Zihinsel öğrenimle pratik öğrenim arasındaki karşıtlığın kökleri çok eskilere uzanır. Eski Atina'da, ampirizm ile rasyonalizmin erdemleri üzerine, deneyim yoluyla öğrenim ile saf akıl yoluyla öğrenim üzerine ateşli bir tartışma ortalığı kasıp kavuruyordu. Öğrenmenin aksiyom ve teorilerden yola çıkan bir akıl yürütme süreci olduğunu iddia eden Platon, büyük bir rasyonalizm savunucuydu. Rasyonalist düşünmenin klasik örneği matematikti. Aristoteles ise, amansız bir ampiristti. Bilgiyi sadece duyumsal deneyimden edinebileceğimizi ve öğrenim sürecinin yaparak bulma süreci olduğunu savunuyordu. Deneysel bilim, eylem halindeki ampirizmdir. Rasyonalizm yeni bilgiyi genel ilkelerden çıkarır; ampirizm ise yeni bilgiyi, genel hakikatleri özgül durumlardan türeterek, tümevarım yoluyla yaratır.

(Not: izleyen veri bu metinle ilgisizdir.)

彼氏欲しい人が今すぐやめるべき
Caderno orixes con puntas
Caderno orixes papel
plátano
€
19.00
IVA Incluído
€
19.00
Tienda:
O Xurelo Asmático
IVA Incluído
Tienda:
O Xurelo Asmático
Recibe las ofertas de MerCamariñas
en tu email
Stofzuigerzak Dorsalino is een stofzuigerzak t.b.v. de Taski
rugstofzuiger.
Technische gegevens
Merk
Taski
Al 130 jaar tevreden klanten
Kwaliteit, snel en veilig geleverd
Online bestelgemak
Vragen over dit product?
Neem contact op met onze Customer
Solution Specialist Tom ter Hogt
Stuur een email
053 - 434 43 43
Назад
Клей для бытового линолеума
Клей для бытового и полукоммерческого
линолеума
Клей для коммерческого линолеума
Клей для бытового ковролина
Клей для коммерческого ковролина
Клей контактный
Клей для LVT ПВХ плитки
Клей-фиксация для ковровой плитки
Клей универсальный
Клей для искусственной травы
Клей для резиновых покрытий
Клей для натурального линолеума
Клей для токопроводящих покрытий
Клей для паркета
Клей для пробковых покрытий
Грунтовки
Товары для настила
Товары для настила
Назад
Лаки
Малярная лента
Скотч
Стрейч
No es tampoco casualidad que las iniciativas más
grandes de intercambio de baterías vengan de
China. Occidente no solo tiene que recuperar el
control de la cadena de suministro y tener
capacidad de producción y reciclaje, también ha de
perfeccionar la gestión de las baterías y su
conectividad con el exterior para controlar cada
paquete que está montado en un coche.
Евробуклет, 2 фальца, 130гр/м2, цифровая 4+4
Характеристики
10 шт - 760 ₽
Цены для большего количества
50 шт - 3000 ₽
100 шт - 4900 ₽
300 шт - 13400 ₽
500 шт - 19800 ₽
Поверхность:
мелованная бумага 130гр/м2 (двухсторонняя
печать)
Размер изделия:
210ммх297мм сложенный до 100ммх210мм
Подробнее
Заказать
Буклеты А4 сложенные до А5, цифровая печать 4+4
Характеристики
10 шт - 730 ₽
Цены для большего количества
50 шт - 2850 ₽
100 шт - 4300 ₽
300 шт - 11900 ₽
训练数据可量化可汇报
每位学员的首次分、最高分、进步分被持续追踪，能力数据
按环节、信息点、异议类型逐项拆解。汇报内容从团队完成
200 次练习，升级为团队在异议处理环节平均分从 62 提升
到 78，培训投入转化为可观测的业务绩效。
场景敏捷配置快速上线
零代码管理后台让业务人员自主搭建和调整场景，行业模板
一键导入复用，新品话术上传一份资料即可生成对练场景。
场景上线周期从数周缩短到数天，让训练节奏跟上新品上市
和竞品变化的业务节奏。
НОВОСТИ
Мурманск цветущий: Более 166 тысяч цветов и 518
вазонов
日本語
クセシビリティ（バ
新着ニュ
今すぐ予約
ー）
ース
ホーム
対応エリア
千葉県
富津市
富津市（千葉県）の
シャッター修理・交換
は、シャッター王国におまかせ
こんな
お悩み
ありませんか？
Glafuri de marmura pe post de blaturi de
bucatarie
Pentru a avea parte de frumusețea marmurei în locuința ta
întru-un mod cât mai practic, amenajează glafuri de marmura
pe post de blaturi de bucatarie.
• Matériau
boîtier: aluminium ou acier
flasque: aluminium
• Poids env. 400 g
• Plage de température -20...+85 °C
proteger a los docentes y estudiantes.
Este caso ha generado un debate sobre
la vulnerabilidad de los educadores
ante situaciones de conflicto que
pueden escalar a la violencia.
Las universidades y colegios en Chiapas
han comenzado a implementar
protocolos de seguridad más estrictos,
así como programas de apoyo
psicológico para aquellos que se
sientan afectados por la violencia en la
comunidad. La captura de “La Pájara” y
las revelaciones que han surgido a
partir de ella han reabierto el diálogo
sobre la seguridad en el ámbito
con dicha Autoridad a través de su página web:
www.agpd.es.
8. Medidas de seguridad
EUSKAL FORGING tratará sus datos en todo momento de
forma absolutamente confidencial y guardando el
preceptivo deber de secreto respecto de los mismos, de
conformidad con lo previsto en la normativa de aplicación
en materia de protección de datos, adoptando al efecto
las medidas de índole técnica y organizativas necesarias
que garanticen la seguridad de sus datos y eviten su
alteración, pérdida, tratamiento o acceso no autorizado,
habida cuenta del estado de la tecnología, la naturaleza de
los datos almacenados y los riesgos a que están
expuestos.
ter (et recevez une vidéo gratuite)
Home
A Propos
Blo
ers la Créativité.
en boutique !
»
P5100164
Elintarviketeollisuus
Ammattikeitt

Rasyonalizm ile ampirizm arasındaki ayrılık, insanın özünün yaşadığı deneyimin dışında rasyonel, düşünen bir benlik içinde bulunduğu şeklinde temel bir varsayımı yarattı. Bizler, ya dünya üzerinde rasyonel etkilerde bulunan ya da ampirik deneyimlerimizden etkilenen tecrit olmuş zihinleriz. Descartes'in o ünlü "Düşünüyorum, öyleyse varım" deyişi rasyonalist bakış açısının özlü bir ifadesidir. Bilgilerimizin hiçbirinin doğuştan gelmediğini, doğduğumuzda zihinlerimizin, deneyimin bütün fikirlerimizi üzerine "yazdığı" birer "beyaz kâğıt" olduğunu iddia eden John Locke ise ampirist tutumun tipik bir temsilcisidir.
Bazı 20. yüzyıl düşünürleri eylem teorileri üreterek, rasyonalizm ile ampirizm arasındaki ayrılığı gidermeye çalışmışlardır. Bildiklerimizin belirleyicisi yaptıklarımızdır; hedeflerimiz, tutkularımız ve önceliklerimizdir. Çağımızın filozofları insanın kendisi ile dış dünya arasındaki aktif ilişkiye vurgu yaparak, ampirik olanla rasyonel olanı bütünleştirmeye çalıştılar. Fenomonoloji, varoluşçuluk ve bazı bakımlardan post-modernizm, öğrendiklerimizi yaptıklarımızla daha doğrudan ilişkilendirirler.